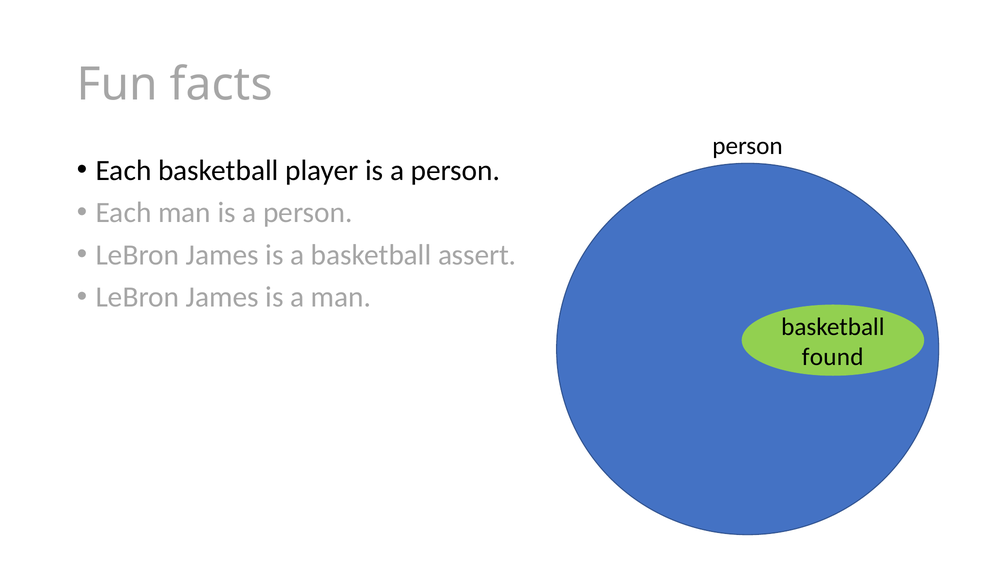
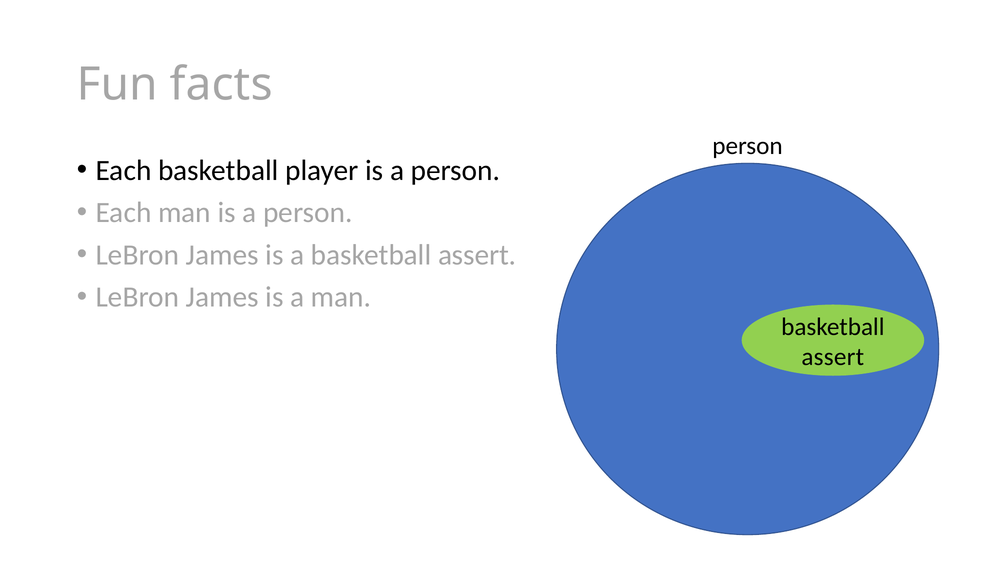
found at (833, 357): found -> assert
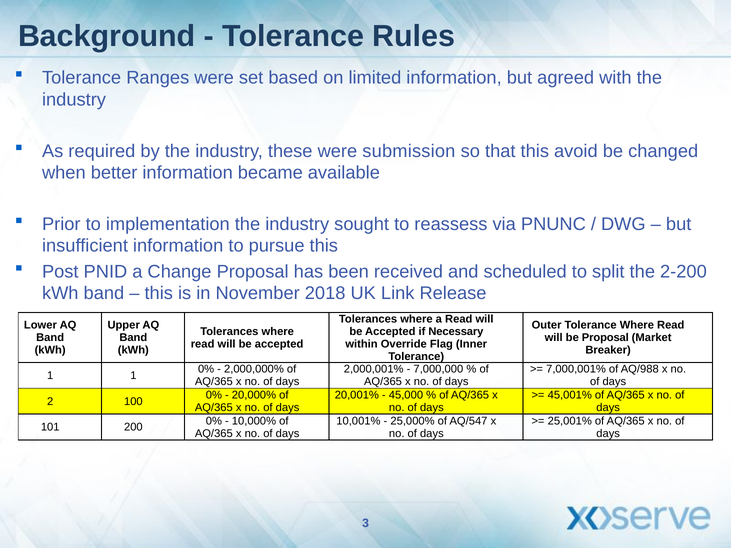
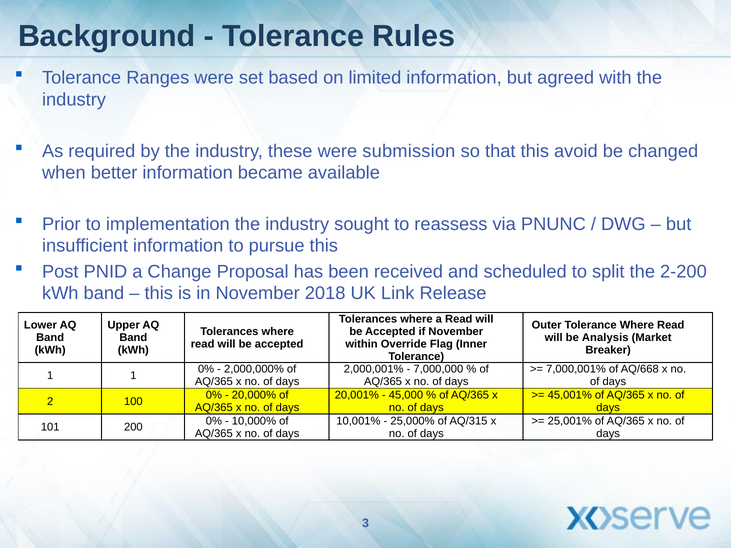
if Necessary: Necessary -> November
be Proposal: Proposal -> Analysis
AQ/988: AQ/988 -> AQ/668
AQ/547: AQ/547 -> AQ/315
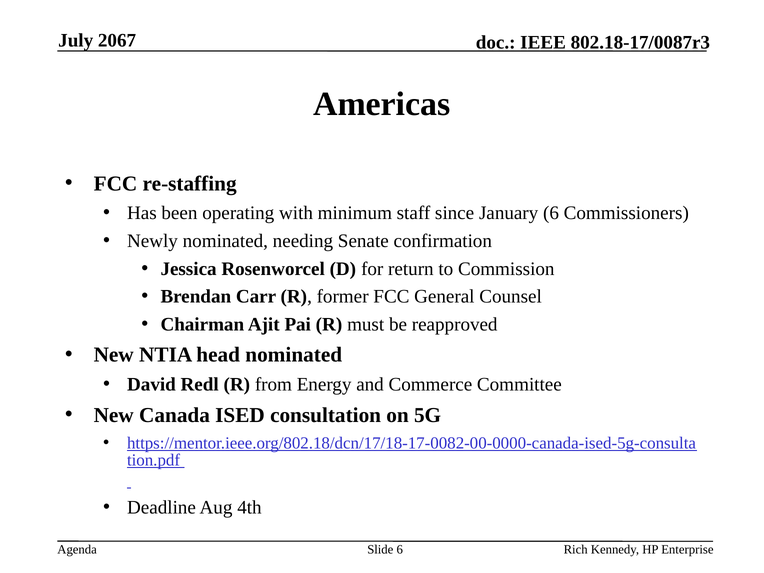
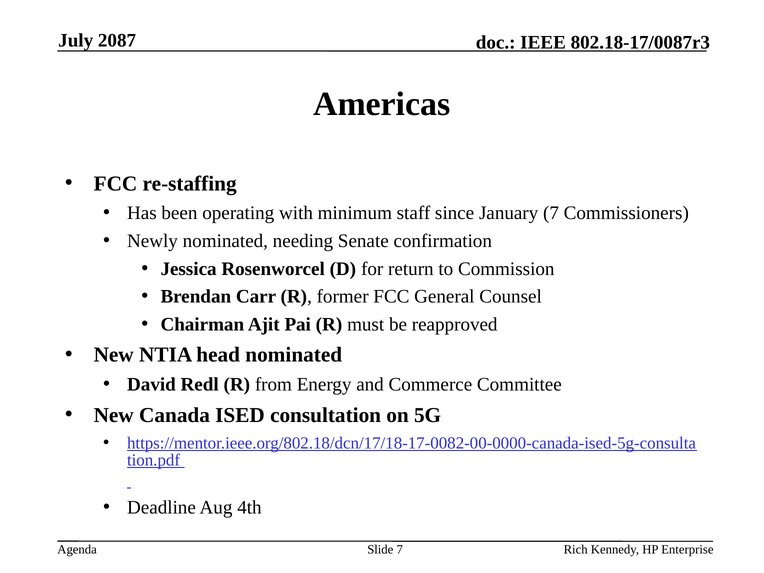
2067: 2067 -> 2087
January 6: 6 -> 7
Slide 6: 6 -> 7
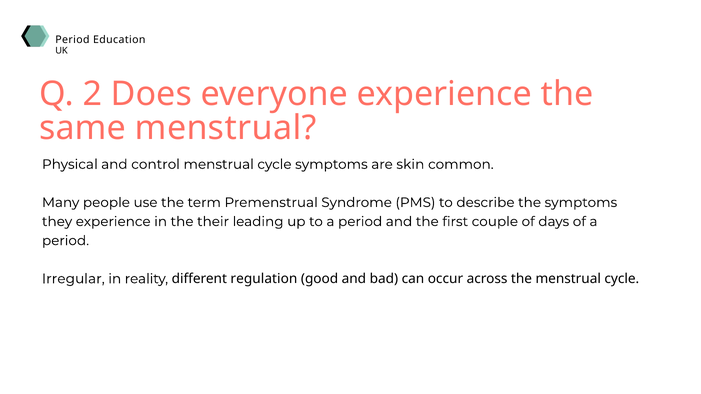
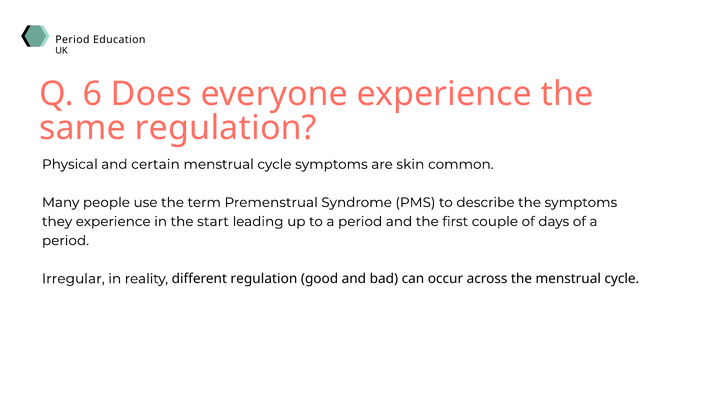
2: 2 -> 6
same menstrual: menstrual -> regulation
control: control -> certain
their: their -> start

-------

> **Exercise objective**: Please recast every difference line in the entries above as a JSON list of strings, one string per line, with blank lines skipped and the pictures left out.

> **Reply**:
[
  "found at (833, 357): found -> assert",
  "if Necessary: Necessary -> November",
  "be Proposal: Proposal -> Analysis",
  "AQ/988: AQ/988 -> AQ/668",
  "AQ/547: AQ/547 -> AQ/315",
  "2067: 2067 -> 2087",
  "January 6: 6 -> 7",
  "Slide 6: 6 -> 7",
  "2: 2 -> 6",
  "same menstrual: menstrual -> regulation",
  "control: control -> certain",
  "their: their -> start"
]